I have a FASTQ quality score which is presented as a series of ASCII characters. In this case (likely) ASCII character 64 to 126 represent the a score of 0 to 62 (presuming it is Illumina). This gives rise to underlying sequence :
feffefdfbefdfffcfdeTddaYddffbfcI``S_KKX_]]MR[D_TY[VTVXQ]`Q_BBBBBBBBBBBBBBBBBBBBBBBBBBBBBBBBBBBBBBBBBBB
How do I extract which is the number of the ASCII characters?
Thank you San
EDIT: This sequence denotes the quality of a biological sequence that is made up of bases (from base pairs in nucleic acids, meaning a character (ATGC)). A base quality is the phred-scaled base error probability which equals -10 log10 Pr{base is wrong}.
Well, as Marek said : you might find a function to convert Illumina quality scores in Bioconductor.

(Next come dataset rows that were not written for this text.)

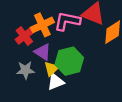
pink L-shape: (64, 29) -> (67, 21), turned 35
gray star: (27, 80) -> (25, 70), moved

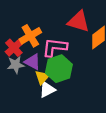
pink L-shape: (67, 21) -> (55, 47), moved
gray star: (25, 70) -> (16, 65), moved

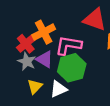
gray star: (16, 65) -> (27, 62), turned 30
yellow triangle: (42, 77) -> (35, 86), moved

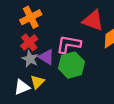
orange cross: (44, 32) -> (31, 17), moved
white triangle: (58, 89) -> (22, 87), moved

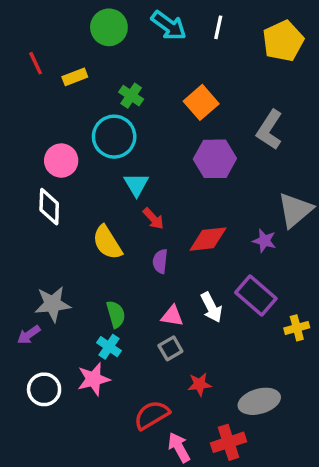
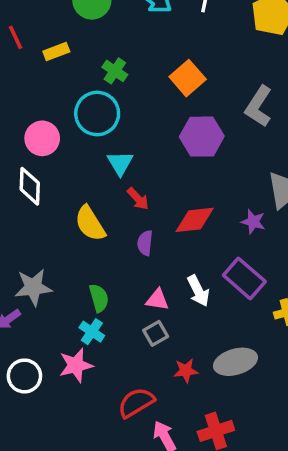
gray ellipse: (259, 401) -> (235, 362), moved

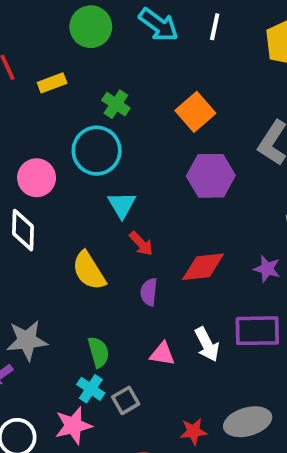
purple rectangle: (244, 278) -> (257, 331), turned -42
gray square: (156, 333) -> (126, 400), moved

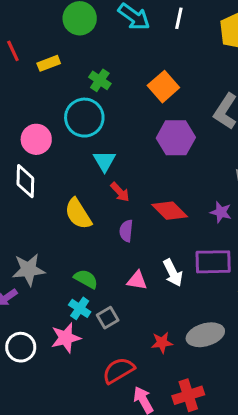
red diamond: (203, 267) -> (170, 211), turned 51
green semicircle: (99, 352) -> (86, 279), turned -45

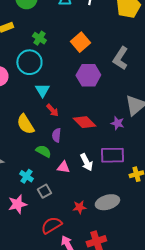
green semicircle: (86, 279) -> (43, 151), moved
cyan cross: (80, 308) -> (26, 176), moved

You can ask at biostar.stackexchange.com.
Using base functions, you can use charToRaw()
:
> x <- "feeffdbefc`\\KKX]_BBBB"
> charToRaw(x)
[1] 66 65 65 66 66 64 62 65 66 63 60 5c 4b 4b 58 5d 5f 42 42 42 42
> as.numeric(charToRaw(x))
[1] 102 101 101 102 102 100 98 101 102 99 96 92 75 75 88 93 95 66 66 66 66
> as.character(charToRaw(x))
[1] "66" "65" "65" "66" "66" "64" "62" "65" "66" "63" "60" "5c" "4b" "4b" "58" "5d" "5f" "42" "42" "42" "42"
Mind you, you'll have to escape the backslash, or you'll get into trouble. That depends on how you read in your data and so forth.